▶ TASK TO CARRY OUT: How do the records below read from their first line through the line containing "顔タイプアドバイザー1級、"? Write those lines out exactly.

▶ DATA TO EXAMINE:

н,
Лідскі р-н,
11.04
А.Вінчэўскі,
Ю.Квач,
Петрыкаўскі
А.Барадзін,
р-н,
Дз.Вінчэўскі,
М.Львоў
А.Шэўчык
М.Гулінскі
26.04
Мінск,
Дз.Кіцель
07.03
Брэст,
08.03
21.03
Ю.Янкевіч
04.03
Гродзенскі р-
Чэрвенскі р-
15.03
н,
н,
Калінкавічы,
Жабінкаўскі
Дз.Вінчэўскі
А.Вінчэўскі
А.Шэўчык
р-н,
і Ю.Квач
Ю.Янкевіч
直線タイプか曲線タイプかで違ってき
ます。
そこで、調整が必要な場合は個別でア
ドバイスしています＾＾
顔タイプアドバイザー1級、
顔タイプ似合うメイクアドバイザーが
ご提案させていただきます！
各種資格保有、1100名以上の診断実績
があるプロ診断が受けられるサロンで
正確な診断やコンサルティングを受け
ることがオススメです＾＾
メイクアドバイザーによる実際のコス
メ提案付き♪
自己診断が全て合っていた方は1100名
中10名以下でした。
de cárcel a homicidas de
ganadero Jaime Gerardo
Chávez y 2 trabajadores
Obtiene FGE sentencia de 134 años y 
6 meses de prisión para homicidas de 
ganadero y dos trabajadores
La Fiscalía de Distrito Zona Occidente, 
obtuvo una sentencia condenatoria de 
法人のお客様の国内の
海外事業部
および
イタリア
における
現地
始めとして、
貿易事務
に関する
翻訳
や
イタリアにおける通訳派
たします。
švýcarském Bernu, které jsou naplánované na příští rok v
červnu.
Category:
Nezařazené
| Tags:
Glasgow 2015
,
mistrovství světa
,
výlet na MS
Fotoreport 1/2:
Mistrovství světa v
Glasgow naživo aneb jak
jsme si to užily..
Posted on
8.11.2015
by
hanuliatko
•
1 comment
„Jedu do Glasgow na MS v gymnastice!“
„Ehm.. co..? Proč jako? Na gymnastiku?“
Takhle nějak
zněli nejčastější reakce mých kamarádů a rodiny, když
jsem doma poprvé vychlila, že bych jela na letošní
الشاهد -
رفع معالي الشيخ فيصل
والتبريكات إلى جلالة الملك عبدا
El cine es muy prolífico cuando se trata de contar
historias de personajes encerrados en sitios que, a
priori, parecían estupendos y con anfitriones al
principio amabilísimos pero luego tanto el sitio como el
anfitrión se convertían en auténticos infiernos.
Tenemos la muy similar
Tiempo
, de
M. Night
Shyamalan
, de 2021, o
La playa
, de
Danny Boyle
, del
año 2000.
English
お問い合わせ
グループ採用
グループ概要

▶ RESULT:
н,
Лідскі р-н,
11.04
А.Вінчэўскі,
Ю.Квач,
Петрыкаўскі
А.Барадзін,
р-н,
Дз.Вінчэўскі,
М.Львоў
А.Шэўчык
М.Гулінскі
26.04
Мінск,
Дз.Кіцель
07.03
Брэст,
08.03
21.03
Ю.Янкевіч
04.03
Гродзенскі р-
Чэрвенскі р-
15.03
н,
н,
Калінкавічы,
Жабінкаўскі
Дз.Вінчэўскі
А.Вінчэўскі
А.Шэўчык
р-н,
і Ю.Квач
Ю.Янкевіч
直線タイプか曲線タイプかで違ってき
ます。
そこで、調整が必要な場合は個別でア
ドバイスしています＾＾
顔タイプアドバイザー1級、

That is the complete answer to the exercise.